→ Text block:

The words “may,” “will,” “should,” “could,” “expect,” “plan,” “anticipate,” “believe,” “estimate,” “predict,” “intend,” “potential,” “might,” “would,” “continue” or the negative of these terms or other comparable terminology and similar words are intended to identify estimates and forward-looking statements. Estimates and forward-looking statements speak only as of the date they were made and, except to the extent required by law, we undertake no obligation to update, to revise or to review any estimate and/or forward-looking statement because of new information, future events or other factors. Estimates and forward-looking statements involve risks and uncertainties and are not guarantees of future performance. As a result of the risks and uncertainties described above, the estimates and forward-looking statements discussed in this quarterly report and our Annual Report on Form 10-K for the year ended December 31, 2023 might not occur and our future results, level of activity, performance or achievements may differ materially from those expressed in these forward-looking statements due to, including, but not limited to, the factors mentioned above, and the differences may be material and adverse. Because of these uncertainties, you should not place undue reliance on these forward-looking statements.
Item 3. Quantitative and Qualitative Disclosures About Market Risk
We are exposed to certain market risks in the ordinary course of our business. These risks primarily result from changes in concentration of credit risks, foreign currency exchange rates and interest rates. In addition, our global operations are subject to risks related to differing economic conditions, civil unrest, political instability or uncertainty, military activities, broad-based sanctions, differing tax structures, and other regulations and restrictions.
Concentration of Credit and Other Credit Risks
Financial instruments that potentially subject us to significant concentrations of credit risk consist primarily of cash, cash equivalents, restricted cash, short-term investments and trade receivables.

→ Extracted records:
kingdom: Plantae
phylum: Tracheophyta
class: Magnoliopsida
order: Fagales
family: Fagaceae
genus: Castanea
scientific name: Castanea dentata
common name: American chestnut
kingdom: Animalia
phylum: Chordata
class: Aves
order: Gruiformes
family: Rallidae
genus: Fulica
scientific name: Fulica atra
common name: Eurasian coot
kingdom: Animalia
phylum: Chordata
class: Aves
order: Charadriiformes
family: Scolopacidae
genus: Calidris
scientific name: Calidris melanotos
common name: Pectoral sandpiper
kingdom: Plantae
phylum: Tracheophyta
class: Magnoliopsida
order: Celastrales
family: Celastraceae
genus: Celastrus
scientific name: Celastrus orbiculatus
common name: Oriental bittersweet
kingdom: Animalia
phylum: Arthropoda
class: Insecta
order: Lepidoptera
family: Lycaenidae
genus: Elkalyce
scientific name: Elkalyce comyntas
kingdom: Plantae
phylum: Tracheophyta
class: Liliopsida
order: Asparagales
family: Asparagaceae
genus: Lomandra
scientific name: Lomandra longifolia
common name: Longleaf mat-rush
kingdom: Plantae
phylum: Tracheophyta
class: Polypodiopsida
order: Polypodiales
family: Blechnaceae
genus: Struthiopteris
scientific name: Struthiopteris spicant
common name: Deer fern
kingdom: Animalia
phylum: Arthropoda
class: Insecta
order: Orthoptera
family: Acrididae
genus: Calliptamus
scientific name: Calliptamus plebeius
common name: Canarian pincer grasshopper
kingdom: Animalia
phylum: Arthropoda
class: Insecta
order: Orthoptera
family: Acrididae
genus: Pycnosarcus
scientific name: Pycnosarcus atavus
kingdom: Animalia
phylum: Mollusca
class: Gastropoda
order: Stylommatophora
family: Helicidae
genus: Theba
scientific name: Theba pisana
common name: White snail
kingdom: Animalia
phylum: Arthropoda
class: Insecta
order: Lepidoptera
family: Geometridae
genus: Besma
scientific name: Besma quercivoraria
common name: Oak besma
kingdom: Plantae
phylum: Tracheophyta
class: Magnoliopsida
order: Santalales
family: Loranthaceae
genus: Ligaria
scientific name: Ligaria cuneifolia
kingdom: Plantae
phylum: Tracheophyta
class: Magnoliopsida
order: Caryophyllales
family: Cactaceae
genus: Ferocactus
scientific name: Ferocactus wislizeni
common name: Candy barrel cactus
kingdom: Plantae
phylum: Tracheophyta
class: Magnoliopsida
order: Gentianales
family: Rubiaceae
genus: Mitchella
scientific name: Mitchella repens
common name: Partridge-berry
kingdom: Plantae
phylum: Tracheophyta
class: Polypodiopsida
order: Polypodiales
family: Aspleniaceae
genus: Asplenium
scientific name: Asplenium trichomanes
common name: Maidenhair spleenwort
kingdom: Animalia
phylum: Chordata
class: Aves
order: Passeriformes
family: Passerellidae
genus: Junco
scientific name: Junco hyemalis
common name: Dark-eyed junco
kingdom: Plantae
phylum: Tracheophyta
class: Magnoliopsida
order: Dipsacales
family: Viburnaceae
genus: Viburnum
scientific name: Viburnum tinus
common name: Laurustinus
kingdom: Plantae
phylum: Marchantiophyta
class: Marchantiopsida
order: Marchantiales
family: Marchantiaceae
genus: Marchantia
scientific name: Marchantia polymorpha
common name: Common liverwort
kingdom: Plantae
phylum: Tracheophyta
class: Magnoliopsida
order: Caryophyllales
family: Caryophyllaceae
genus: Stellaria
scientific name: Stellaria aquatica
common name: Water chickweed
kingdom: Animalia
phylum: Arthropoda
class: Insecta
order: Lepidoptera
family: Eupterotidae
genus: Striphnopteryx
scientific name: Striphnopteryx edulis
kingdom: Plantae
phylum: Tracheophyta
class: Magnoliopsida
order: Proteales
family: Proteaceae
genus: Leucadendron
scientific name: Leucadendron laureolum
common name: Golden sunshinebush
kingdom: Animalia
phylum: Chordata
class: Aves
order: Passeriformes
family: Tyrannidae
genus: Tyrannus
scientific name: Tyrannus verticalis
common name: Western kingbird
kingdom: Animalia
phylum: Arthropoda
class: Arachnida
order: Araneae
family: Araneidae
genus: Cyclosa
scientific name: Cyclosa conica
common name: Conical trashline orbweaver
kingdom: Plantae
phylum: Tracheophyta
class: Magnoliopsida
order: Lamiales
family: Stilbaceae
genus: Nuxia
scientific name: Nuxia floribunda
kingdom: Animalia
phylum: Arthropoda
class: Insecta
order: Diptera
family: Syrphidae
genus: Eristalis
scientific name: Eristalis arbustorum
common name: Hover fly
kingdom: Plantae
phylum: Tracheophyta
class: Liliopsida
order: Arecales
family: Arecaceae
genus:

→ Required work:
**1.** Set down everything in the quarterly report excerpt from "Concentration of Credit and" down to "and trade receivables.".
**2.** According to the quarterly report excerpt, what do the market risks primarily result from?
Work only from the quarterly report excerpt and ignore the material.

→ Completed exercise:
**1.**
Concentration of Credit and Other Credit Risks
Financial instruments that potentially subject us to significant concentrations of credit risk consist primarily of cash, cash equivalents, restricted cash, short-term investments and trade receivables.

**2.** Changes in concentration of credit risks, foreign currency exchange rates and interest rates.